And then there are the two theater gigs I am working on. I am in prep for
Troilus and Cressida at Actors' Shakespeare Project. It is shaping up to be a fantastic production. I've never worked with ASP before and they seem like a terrific group. We'll perform at the Modern at Suffolk U which is not only a space I've never worked in, but it's a space I've never seen. It opened while I was in Dallas (and I recently found out: its flexible nature is talked about in comparison to the Wyly...).
The first 3 days of T&C rehearsal are also rehearsals and performance for a reading of
Comedy of Sorrows which is a translation of
Commedia Al-Ahzaan, a new play by Egyptian playwright Ibrahim El-Husseini. The reading is a part of the Radcliffe Institute for Advanced Learning's annual conference Women Making Democracy. It will be a grueling 3 days when I work on the first 3 days of both shows simultaneously! Oh, and I'm also headed to NY on my first T&C day off to perform
Comedy of Sorrows at the CUNY Graduate Center's Segel Theater (we've only just started on the logistics for that one...)
If you add looking for temporary apartments to stay in and job searching for the rest of my theater gigs for the year, it is a wonder I'm avoiding moving to Boston permanently!?! I must be a maniac!
======
Written problem: According to the passage about theater work, in what venue will Troilus and Cressida be performed?

[Recorded data]
======
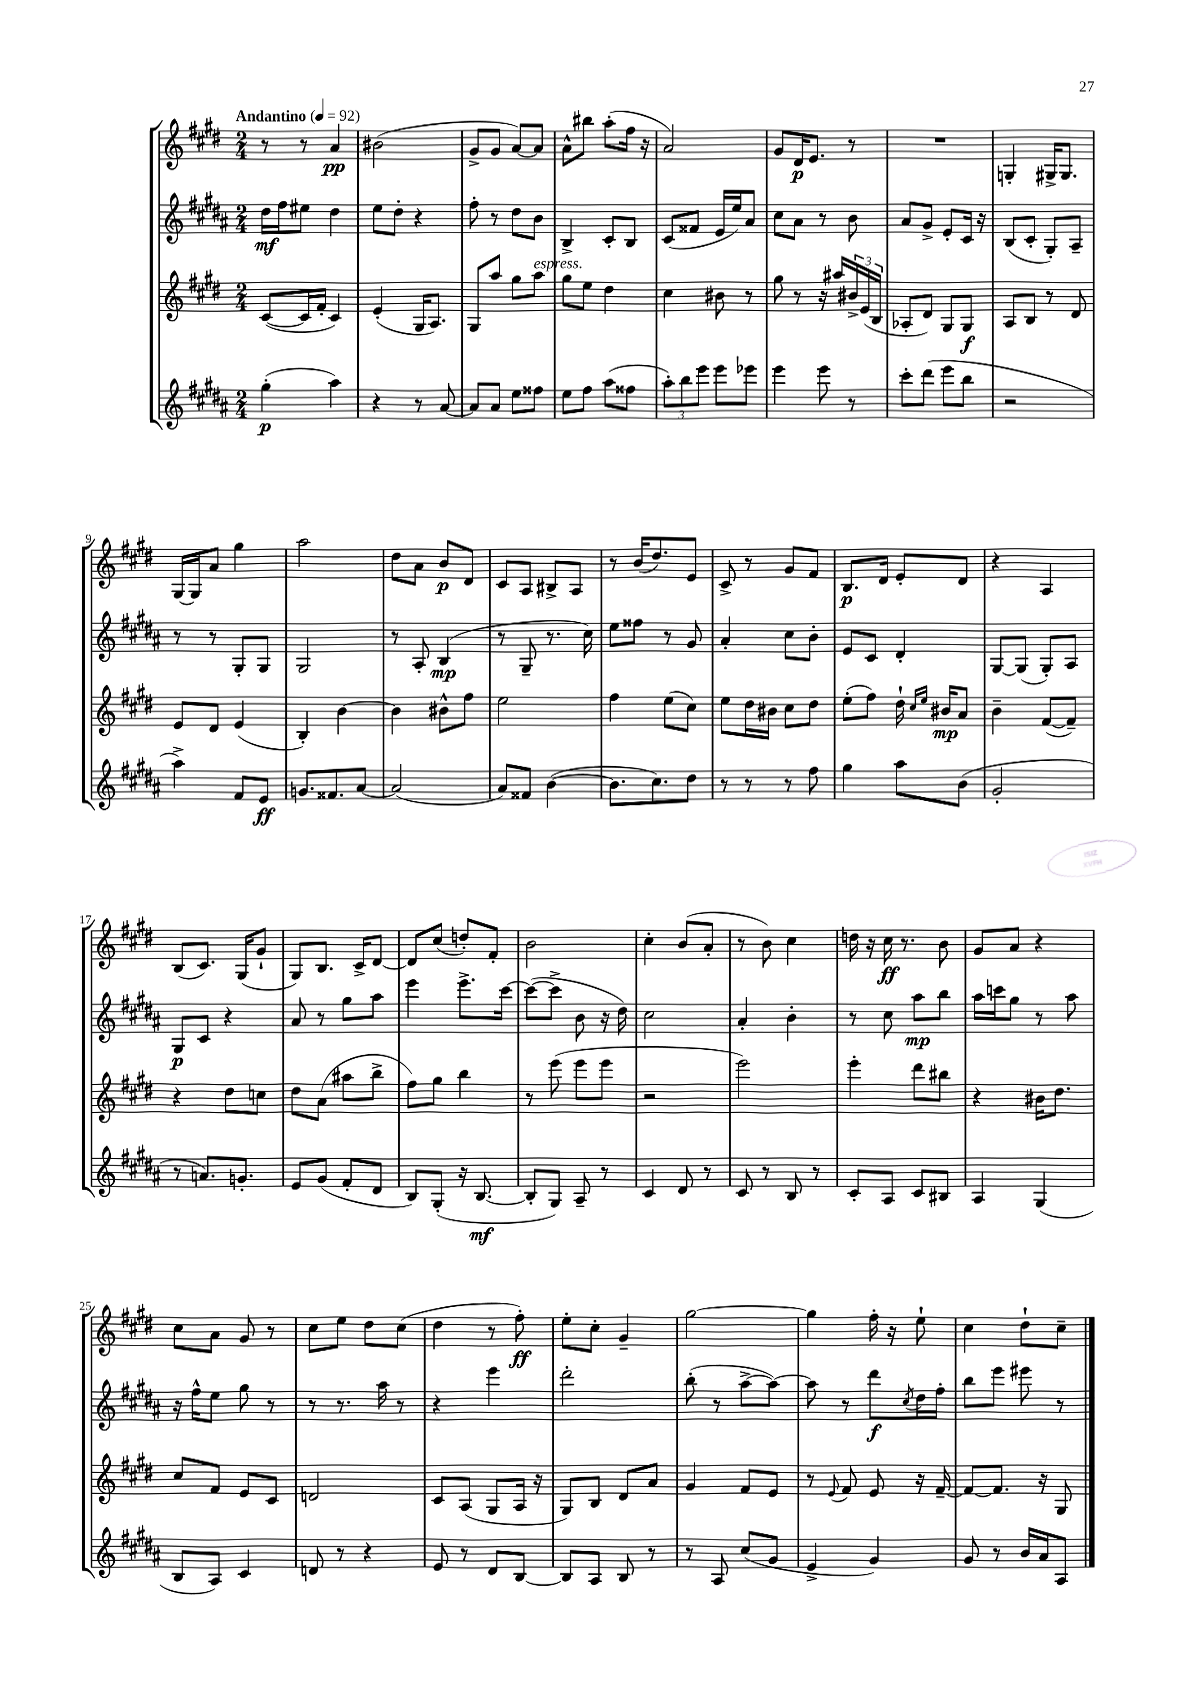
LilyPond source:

<<
\new StaffGroup <<
\new Staff = "s0" {
    \clef treble \key e \major \numericTimeSignature \time 2/4 \tempo "Andantino" 4 = 92
    r8 r8 a'4\pp |
    bis'2( |
    gis'8-> gis'8 a'8~) a'8 |
    a'8-^ bis''8 a''8-.( fis''16 r16 |
    a'2) |
    gis'8 dis'16\p e'8. r8 |
    R2 |
    g4-. gis16-> gis8. |
    gis16~ gis16 a'8 gis''4 |
    a''2 |
    dis''8 a'8 b'8\p dis'8 |
    cis'8 a8 bis8-> a8 |
    r8 b'16( dis''8.) e'8 |
    cis'8-> r8 gis'8 fis'8 |
    b8.\p dis'16 e'8-. dis'8 |
    r4 a4 |
    b8( cis'8.) gis16( gis'8-! |
    gis8) b8. cis'16-> dis'8~ |
    dis'8 cis''8( d''8-.) fis'8-. |
    b'2 |
    cis''4-. b'8( a'8-. |
    r8 b'8) cis''4 |
    d''16 r16 cis''16\ff r8. b'8 |
    gis'8 a'8 r4 |
    cis''8 a'8 gis'8 r8 |
    cis''8 e''8 dis''8 cis''8( |
    dis''4 r8 fis''8-.\ff) |
    e''8-. cis''8-. gis'4-- |
    gis''2~ |
    gis''4 fis''16-. r16 e''8-! |
    cis''4 dis''8-! cis''8-- \bar "|." |
}
\new Staff = "s1" {
    \clef treble \key b \major \numericTimeSignature \time 2/4
    dis''16\mf fis''16 eis''8 dis''4 |
    e''8 dis''8-. r4 |
    fis''8-. r8 dis''8 b'8 |
    b4-> cis'8-. b8 |
    cis'8( fisis'8 e'16 e''16) ais'8 |
    cis''8 ais'8 r8 b'8 |
    ais'8 gis'8-> e'8-. cis'16 r16 |
    b8( cis'8-. gis8-.) ais8-- |
    r8 r8 gis8-. gis8 |
    gis2 |
    r8 ais8-. b4\mp( |
    r8 gis8-- r8. cis''16) |
    e''8 fisis''8 r8 gis'8 |
    ais'4-. cis''8 b'8-. |
    e'8 cis'8 dis'4-. |
    gis8~ gis8( gis8-.) ais8 |
    gis8\p cis'8 r4 |
    ais'8 r8 gis''8 ais''8 |
    e'''4 e'''8.-> cis'''16~ |
    cis'''8~( cis'''8-> b'8 r16 dis''16) |
    cis''2 |
    ais'4-. b'4-. |
    r8 cis''8 ais''8\mp b''8 |
    ais''16 c'''16 gis''8 r8 ais''8 |
    r16 fis''16-^ e''8 gis''8 r8 |
    r8 r8. ais''16 r8 |
    r4 e'''4 |
    dis'''2-. |
    b''8-.( r8 ais''8~-> ais''8~) |
    ais''8 r8 dis'''8\f \acciaccatura { cis''8 } dis''16 fis''16-. |
    b''8 e'''8 eis'''8 r8 \bar "|." |
}
\new Staff = "s2" {
    \clef treble \key e \major \numericTimeSignature \time 2/4
    cis'8~( cis'16 fis'16-. cis'4) |
    e'4-.( gis16 a8.) |
    gis8 a''8 gis''8 a''8^\markup { \italic "espress." } |
    gis''8 e''8 dis''4 |
    cis''4 bis'8 r8 |
    gis''8 r8 r16 ais''16 \tuplet 3/2 { bis'16-> e'16( b16 } |
    aes8-. dis'8) gis8 gis8\f |
    a8 b8 r8 dis'8 |
    e'8 dis'8 e'4( |
    b4-.) b'4~ |
    b'4 bis'8-^ fis''8 |
    e''2 |
    fis''4 e''8( cis''8) |
    e''8 dis''16 bis'16 cis''8 dis''8 |
    e''8-.( fis''8) dis''16-! \grace { cis''16 e''16 } bis'16\mp a'8 |
    b'4-- fis'8~( fis'8--) |
    r4 dis''8 c''8 |
    dis''8 a'8( ais''8 b''8-> |
    fis''8) gis''8 b''4 |
    r8 e'''8( e'''8 e'''8 |
    r2 |
    e'''2) |
    e'''4-. dis'''8 bis''8 |
    r4 bis'16 dis''8. |
    cis''8 fis'8 e'8 cis'8 |
    d'2 |
    cis'8 a8( gis8 a16 r16 |
    gis8) b8 dis'8 a'8 |
    gis'4 fis'8 e'8 |
    r8 \appoggiatura { e'8 } fis'8 e'8 r16 fis'16~-- |
    fis'8~ fis'8. r16 gis8 \bar "|." |
}
\new Staff = "s3" {
    \clef treble \key b \major \numericTimeSignature \time 2/4
    gis''4-.\p( ais''4) |
    r4 r8 ais'8~ |
    ais'8 ais'8 e''8 fisis''8 |
    e''8 fis''8 ais''8( fisis''8 |
    \tuplet 3/2 { ais''8-.) b''8 e'''8 } e'''8 ees'''8 |
    e'''4 e'''8 r8 |
    cis'''8-. dis'''8( e'''8 b''8 |
    r2 |
    ais''4->) fis'8 e'8\ff |
    g'8. fisis'8. ais'8~ |
    ais'2( |
    ais'8) fisis'8 b'4~( |
    b'8. cis''8.) dis''8 |
    r8 r8 r8 fis''8 |
    gis''4 ais''8 b'8( |
    gis'2-. |
    r8 a'8.) g'8.-. |
    e'8 gis'8( fis'8-. dis'8 |
    b8) gis8-.( r16 b8.~\mf |
    b8-. gis8) ais8-- r8 |
    cis'4 dis'8 r8 |
    cis'8 r8 b8 r8 |
    cis'8-. ais8 cis'8 bis8 |
    ais4 gis4( |
    b8 ais8) cis'4 |
    d'8 r8 r4 |
    e'8 r8 dis'8 b8~ |
    b8 ais8 b8 r8 |
    r8 ais8 cis''8( gis'8 |
    e'4-> gis'4) |
    gis'8 r8 b'16 ais'16 ais8 \bar "|." |
}
>>
>>
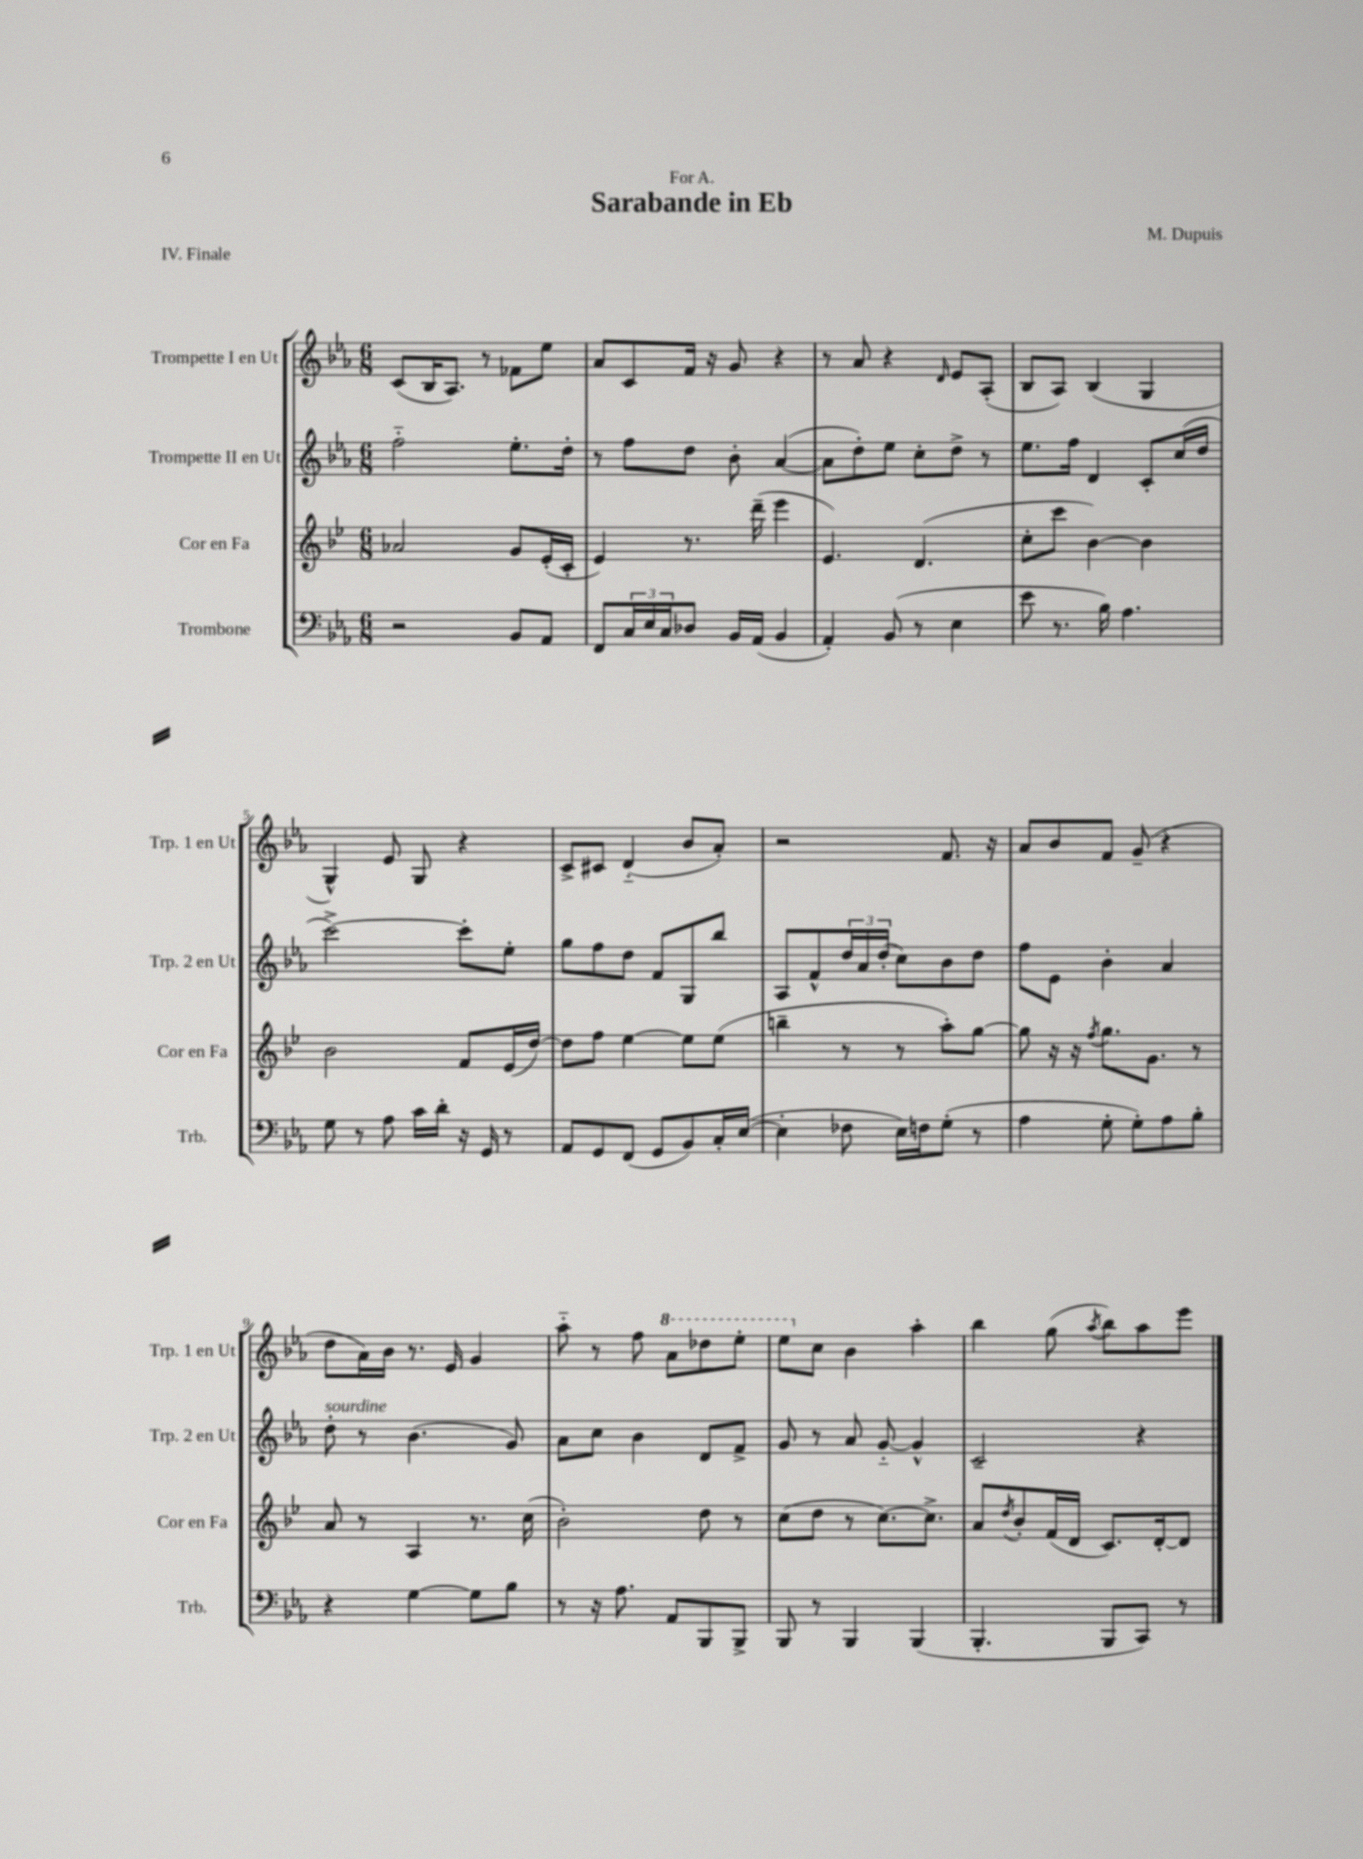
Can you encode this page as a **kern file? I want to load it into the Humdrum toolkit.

**kern	**kern	**kern	**kern
*staff4	*staff3	*staff2	*staff1
*clefF4	*clefG2	*clefG2	*clefG2
*k[b-e-a-]	*k[b-e-]	*k[b-e-a-]	*k[b-e-a-]
*M6/8	*M6/8	*M6/8	*M6/8
2r	2a-	2ff'~	(8c
.	.	.	16B-
.	.	.	8.A-)
.	.	.	8r
8BB-	8g	8.ee-'	8f-
8AA-	(16e-'	.	8ee-
.	16c'	16dd'	.
=	=	=	=
8FF	4e-)	8r	8a-
24C	.	8ff	8c
24E-	.	.	.
24C	.	.	.
8D-	8.r	8dd	16f
.	.	.	16r
16BB-	.	8b-'	8g
(16AA-	(16ddd~	.	.
4BB-	4eee-	([4a-	4r
=	=	=	=
4AA-')	4.e-)	8a-]	8r
.	.	8dd')	8a-
(8BB-	.	8ee-	4r
8r	(4.d	8cc'	.
.	.	.	16qqd
4E-	.	8dd^	8e-
.	.	8r	(8A-'
=	=	=	=
8e-	8cc'	8.ee-	8B-
8.r	8ccc	.	8A-)
.	.	16ff	.
.	[4b-)	4d	(4B-
16B-)	.	.	.
4.A-	.	.	.
.	4b-]	8c'	4G
.	.	(16cc	.
.	.	16dd	.
=	=	=	=
8G	2b-	[2ccc^)	4G^^)
8r	.	.	.
8A-	.	.	8e-
16c	.	.	8G
16d'	.	.	.
16r	8f	8ccc']	4r
16GG	.	.	.
8r	(16e-	8ee-'	.
.	[16dd)	.	.
=	=	=	=
8AA-	8dd]	8gg	8c^
8GG	8ff	8ff	8c#
(8FF	[4ee-	8dd	(4d'~
8GG	.	8f	.
8BB-)	8ee-]	8G	8b-
16C'	(8ee-	8bb-	8a-')
([16E-	.	.	.
=	=	=	=
4E-']	4bb~	8A-	2r
.	.	8f^^	.
8F-	8r	24dd	.
.	.	24a-	.
.	.	(24dd'	.
16E-)	8r	8cc)	.
16F	.	.	.
(8G'	8aa')	8b-	8.f
8r	[8gg	8dd	.
.	.	.	16r
=	=	=	=
4A-	8gg]	8ff	8a-
.	16r	8e-	8b-
.	16r	.	.
.	8qff	.	.
8G'	8.gg	4b-'	8f
8G')	.	.	(8g~
.	8.g	.	.
8A-	.	4a-	4r
8B-'	8r	.	.
=	=	=	=
4r	8a	8dd'	8dd
.	8r	8r	16a-)
.	.	.	16b-
[4G	4A	(4.b-	8.r
.	.	.	16e-
8G]	8.r	.	4g
8B-	.	8g)	.
.	(16cc	.	.
=	=	=	=
8r	2b-')	8a-	8aa-'~
16r	.	8cc	8r
8.A-	.	.	.
.	.	4b-	8ff
8AA-	.	.	8aa-
8BBB-	8dd	8d	8ddd-
8BBB-^	8r	8f^	8eee-'
=	=	=	=
8BBB-	(8cc	8g	8eee-
8r	8dd	8r	8cc
4BBB-	8r	8a-	4b-
.	[8.cc)	[8g'~	.
(4BBB-	.	4g^^]	4aa-'
.	8.cc^]	.	.
=	=	=	=
4.BBB-'	8a	2c~	4bb-
.	8qdd	.	.
.	8b-'	.	.
.	(16f	.	(8gg
.	16d	.	.
.	.	.	8qaa-
8BBB-	8.c)	.	8bb-)
8CC)	.	4r	8aa-
.	[16d'	.	.
8r	8d]	.	8eee-
==	==	==	==
*-	*-	*-	*-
======
Result of the task: The Modern at Suffolk U.